The Canadian stock market is up over 20% year to date and is trading near all-time highs. It’s been a volatile ride throughout this pandemic, but the bulls have not had much to complain about. The S&P/TSX Composite Index is up 80% since the bottom of the COVID-19 market crash in 2020.
Considering the market’s recent gains, it shouldn’t come as a surprise to hear that it’s not a cheap time to be investing in Canadian stocks. Many TSX companies are trading at record highs with valuations that have even some growth investors hesitant to buy.
Long-term investors, with time on their side, don’t need to be as concerned as short-term investors with the market’s valuation today. I’d definitely agree that the market as a whole is richly valued, but I’m not letting that affect my investing strategy all that much. My focus is still on buying high-quality businesses with strong competitive advantages.
Even though the market’s valuation isn’t largely affecting my investing strategy, it still does have an impact. Rather than looking to add a high-priced growth stock to my portfolio today, for my next buy, I’m looking more towards value-oriented Canadian stocks to invest in.
At the top of my watch list are Algonquin Power (TSX:AQN)(NYSE:AQN) and Air Canada (TSX:AC). The two picks have strong market-beating track records but are trading far below all-time highs right now. Here’s why even growth investors may be interested in these two discounted Canadian stocks.
Canadian stock #1: Algonquin Power
There are a few reasons why a Canadian investor may be interested in owning shares of this utility stock. Algonquin Power can provide an investment portfolio with market-beating growth, dependability, and passive income.
All that for a very fair price of a forward price-to-earnings ratio of below 20. On top of that, shares are down about 20% from all-time highs. Now could be a very wise time to start a position in Algonquin Power.

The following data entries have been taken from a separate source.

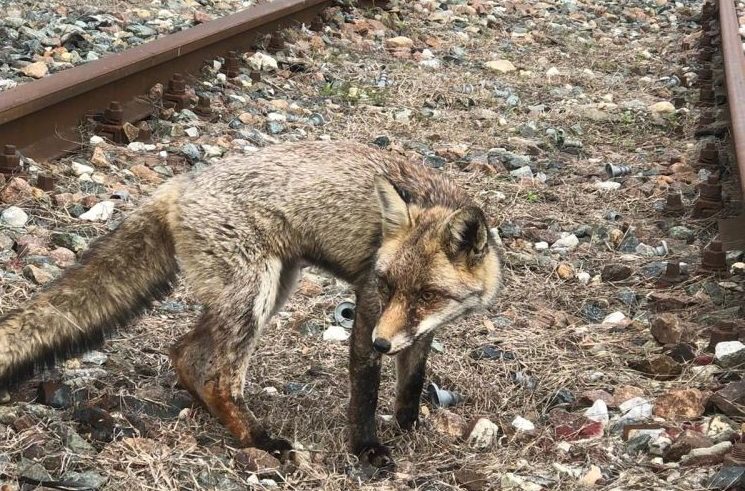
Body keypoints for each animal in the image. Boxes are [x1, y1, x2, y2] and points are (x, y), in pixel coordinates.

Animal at [0, 140, 502, 467]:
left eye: (427, 295)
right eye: (386, 283)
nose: (382, 345)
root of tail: (178, 184)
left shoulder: (420, 328)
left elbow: (412, 380)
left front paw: (408, 423)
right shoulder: (368, 309)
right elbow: (365, 389)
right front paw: (367, 448)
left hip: (270, 288)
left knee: (184, 352)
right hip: (254, 295)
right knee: (218, 376)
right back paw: (259, 440)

Utility stocks aren’t typically known for driving growth. But because Algonquin Power has exposure to the growing renewable energy sector, it’s been a strong market beater in recent years. Shares of the Canadian stock are up 80% over the past five years. That’s not even including its nearly 5% dividend yield, either.
In addition to growth and passive income, dependability and defensiveness are why Algonquin Power is on my watch list. The predictable revenue streams in the utility industry often lead to utility stocks seeing low-volatility levels. Meaning that a Canadian stock like Algonquin Power can help balance out some of the more high-growth picks in a portfolio.
Canadian stock #2: Air Canada
Down 50% from all-time highs, Air Canada is high up on my watch list. The Canadian stock has an impressive market-beating track record, considering the airline industry is not known for its growth.
After tanking 70% in less than one month in early 2020, Air Canada stock rebounded incredibly well. Shares more than doubled by the end of the year following the COVID-19 market crash early last year. The airline stock is still trading well below pre-COVID-19 levels but now may be an opportunistic time to start a position.
We’re beginning to see parts of our lifestyles return to what they looked like before the pandemic. And once you factor in all the pent-up consumer demand for travel, it may not be long before Air Canada is back to all-time highs and delivering market-crushing gains.